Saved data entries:
◆ ◆ ◆ ◆ ◆ ◆ ◆

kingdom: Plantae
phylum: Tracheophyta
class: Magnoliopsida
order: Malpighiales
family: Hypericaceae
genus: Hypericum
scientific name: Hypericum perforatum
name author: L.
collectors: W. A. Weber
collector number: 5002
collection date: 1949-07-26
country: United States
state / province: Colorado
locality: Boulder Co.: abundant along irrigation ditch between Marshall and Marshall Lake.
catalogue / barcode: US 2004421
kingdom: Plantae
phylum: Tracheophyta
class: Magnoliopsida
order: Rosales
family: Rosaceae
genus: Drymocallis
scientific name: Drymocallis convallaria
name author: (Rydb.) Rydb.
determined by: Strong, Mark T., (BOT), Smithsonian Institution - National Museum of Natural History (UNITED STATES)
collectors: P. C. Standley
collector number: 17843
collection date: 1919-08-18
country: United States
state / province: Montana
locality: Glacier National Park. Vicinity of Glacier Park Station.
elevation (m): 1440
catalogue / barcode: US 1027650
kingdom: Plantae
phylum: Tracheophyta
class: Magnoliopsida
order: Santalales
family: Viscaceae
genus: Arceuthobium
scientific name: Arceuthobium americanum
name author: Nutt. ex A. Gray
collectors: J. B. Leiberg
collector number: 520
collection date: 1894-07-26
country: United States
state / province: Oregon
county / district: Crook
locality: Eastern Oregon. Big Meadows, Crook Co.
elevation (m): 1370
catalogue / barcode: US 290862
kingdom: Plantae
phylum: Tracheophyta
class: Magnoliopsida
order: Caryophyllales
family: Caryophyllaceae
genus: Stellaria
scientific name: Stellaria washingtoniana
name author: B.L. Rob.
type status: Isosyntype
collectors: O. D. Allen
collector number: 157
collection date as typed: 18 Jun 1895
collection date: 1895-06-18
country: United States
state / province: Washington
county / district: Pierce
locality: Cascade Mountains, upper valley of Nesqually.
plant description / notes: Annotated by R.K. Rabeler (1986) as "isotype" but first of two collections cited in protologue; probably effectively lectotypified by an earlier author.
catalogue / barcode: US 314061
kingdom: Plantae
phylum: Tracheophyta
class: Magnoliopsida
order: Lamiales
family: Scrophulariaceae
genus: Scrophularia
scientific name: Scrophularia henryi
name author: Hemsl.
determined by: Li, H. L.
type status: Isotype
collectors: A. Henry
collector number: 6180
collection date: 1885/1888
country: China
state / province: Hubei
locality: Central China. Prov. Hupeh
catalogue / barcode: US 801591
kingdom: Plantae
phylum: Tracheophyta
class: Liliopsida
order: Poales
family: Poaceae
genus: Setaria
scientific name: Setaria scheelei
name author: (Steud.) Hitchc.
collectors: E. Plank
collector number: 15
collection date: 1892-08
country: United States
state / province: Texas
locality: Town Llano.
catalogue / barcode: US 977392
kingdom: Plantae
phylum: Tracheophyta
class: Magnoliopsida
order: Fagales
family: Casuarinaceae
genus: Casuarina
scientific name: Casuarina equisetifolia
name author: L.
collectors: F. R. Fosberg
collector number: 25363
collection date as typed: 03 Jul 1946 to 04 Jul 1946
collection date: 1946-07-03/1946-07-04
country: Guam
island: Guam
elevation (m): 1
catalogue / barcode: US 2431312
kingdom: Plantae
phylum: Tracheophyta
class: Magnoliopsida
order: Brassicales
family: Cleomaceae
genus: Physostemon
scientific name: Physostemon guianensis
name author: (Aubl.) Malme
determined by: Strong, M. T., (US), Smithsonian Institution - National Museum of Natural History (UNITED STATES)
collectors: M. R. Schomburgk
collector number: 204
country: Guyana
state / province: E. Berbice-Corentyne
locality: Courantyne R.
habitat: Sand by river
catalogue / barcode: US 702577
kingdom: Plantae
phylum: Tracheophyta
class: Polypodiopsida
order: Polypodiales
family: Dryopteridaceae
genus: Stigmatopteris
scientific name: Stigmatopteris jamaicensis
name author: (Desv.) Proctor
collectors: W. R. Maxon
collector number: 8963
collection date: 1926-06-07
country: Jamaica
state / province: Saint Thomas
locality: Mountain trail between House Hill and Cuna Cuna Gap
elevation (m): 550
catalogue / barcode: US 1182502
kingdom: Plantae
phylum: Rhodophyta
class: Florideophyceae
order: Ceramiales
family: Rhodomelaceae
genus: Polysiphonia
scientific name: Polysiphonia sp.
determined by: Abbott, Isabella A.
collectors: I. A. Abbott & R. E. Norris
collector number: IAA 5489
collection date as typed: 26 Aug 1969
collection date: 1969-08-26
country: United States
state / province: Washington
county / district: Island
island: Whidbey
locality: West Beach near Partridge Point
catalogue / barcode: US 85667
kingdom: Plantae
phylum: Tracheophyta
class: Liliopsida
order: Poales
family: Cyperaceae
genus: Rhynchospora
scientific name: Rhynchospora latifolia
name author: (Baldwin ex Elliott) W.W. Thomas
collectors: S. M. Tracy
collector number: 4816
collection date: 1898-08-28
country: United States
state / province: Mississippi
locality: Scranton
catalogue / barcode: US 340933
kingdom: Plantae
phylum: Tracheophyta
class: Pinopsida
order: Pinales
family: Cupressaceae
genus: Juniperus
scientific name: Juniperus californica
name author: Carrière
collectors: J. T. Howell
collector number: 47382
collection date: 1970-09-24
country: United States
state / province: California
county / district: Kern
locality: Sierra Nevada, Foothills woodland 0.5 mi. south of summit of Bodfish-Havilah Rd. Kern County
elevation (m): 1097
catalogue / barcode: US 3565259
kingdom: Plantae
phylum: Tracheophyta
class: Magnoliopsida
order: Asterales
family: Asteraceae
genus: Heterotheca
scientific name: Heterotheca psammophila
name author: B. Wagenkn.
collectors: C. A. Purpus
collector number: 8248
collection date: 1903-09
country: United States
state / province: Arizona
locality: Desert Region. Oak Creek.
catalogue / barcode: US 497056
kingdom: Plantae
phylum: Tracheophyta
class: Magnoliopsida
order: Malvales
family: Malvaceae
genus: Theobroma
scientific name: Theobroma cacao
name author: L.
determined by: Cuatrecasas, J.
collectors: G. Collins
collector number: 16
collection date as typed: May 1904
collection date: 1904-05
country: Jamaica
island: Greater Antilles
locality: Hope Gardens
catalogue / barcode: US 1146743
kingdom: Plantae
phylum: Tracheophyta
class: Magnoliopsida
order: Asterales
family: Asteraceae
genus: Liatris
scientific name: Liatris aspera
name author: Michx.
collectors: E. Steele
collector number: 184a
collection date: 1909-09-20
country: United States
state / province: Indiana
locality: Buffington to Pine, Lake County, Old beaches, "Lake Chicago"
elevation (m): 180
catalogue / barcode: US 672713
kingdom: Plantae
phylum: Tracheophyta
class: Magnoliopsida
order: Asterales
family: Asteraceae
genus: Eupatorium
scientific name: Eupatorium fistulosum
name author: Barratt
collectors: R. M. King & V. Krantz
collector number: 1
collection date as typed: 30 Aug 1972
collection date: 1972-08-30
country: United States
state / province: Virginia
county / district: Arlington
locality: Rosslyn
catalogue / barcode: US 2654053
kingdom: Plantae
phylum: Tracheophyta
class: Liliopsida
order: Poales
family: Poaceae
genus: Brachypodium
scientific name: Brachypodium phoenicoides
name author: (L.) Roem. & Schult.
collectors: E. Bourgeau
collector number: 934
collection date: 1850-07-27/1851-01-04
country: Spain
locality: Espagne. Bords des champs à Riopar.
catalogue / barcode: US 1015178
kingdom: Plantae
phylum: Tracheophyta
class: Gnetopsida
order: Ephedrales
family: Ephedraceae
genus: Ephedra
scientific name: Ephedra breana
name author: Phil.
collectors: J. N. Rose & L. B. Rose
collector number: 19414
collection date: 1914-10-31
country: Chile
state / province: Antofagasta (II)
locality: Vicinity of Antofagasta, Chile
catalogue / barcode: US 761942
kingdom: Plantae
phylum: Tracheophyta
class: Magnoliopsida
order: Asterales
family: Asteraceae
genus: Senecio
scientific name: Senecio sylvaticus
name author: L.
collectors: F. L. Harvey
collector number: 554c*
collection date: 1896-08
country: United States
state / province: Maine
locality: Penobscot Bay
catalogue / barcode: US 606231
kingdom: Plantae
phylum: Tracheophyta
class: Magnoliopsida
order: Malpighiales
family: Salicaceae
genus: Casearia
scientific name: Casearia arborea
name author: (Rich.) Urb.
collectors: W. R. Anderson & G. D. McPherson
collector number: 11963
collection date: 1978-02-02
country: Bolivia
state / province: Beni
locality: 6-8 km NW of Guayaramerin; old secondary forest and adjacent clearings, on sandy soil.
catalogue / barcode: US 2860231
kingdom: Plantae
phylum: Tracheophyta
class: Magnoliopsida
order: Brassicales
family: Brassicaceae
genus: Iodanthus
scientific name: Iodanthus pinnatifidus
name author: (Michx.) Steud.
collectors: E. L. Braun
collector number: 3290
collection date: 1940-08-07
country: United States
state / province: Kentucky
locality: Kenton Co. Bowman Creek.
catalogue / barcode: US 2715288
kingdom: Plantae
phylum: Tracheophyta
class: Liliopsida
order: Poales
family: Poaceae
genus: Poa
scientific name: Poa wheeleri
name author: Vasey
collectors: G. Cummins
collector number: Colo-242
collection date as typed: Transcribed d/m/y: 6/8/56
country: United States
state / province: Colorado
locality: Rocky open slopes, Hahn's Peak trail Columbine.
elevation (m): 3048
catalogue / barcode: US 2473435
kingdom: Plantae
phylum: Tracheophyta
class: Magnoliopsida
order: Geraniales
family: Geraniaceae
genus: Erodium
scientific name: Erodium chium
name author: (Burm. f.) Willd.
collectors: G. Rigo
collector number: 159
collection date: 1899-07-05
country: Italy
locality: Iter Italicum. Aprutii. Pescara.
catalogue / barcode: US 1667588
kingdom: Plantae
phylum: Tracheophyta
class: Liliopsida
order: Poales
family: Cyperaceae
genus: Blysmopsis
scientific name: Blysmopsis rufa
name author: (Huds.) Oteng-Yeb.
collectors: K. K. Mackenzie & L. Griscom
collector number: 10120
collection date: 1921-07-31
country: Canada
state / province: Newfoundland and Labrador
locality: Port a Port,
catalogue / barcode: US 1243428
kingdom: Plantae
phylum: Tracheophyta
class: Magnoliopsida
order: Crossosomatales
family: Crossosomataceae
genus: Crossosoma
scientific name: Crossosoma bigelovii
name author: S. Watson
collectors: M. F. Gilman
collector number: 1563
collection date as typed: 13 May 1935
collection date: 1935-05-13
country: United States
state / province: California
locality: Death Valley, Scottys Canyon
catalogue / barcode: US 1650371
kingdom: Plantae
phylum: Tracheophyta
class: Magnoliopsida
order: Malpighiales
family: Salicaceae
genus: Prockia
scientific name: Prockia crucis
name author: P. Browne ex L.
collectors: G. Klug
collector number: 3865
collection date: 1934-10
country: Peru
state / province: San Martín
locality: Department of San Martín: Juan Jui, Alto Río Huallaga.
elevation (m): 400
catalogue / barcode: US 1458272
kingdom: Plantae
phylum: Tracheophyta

◆ ◆ ◆ ◆ ◆ ◆ ◆

_The exercise_.
Reproduce the lines of the material above, starting at the line containing "collectors: E. Steele" and ending at the line containing "collector number: 934", with both of those lines included.

_Solution_.
collectors: E. Steele
collector number: 184a
collection date: 1909-09-20
country: United States
state / province: Indiana
locality: Buffington to Pine, Lake County, Old beaches, "Lake Chicago"
elevation (m): 180
catalogue / barcode: US 672713
kingdom: Plantae
phylum: Tracheophyta
class: Magnoliopsida
order: Asterales
family: Asteraceae
genus: Eupatorium
scientific name: Eupatorium fistulosum
name author: Barratt
collectors: R. M. King & V. Krantz
collector number: 1
collection date as typed: 30 Aug 1972
collection date: 1972-08-30
country: United States
state / province: Virginia
county / district: Arlington
locality: Rosslyn
catalogue / barcode: US 2654053
kingdom: Plantae
phylum: Tracheophyta
class: Liliopsida
order: Poales
family: Poaceae
genus: Brachypodium
scientific name: Brachypodium phoenicoides
name author: (L.) Roem. & Schult.
collectors: E. Bourgeau
collector number: 934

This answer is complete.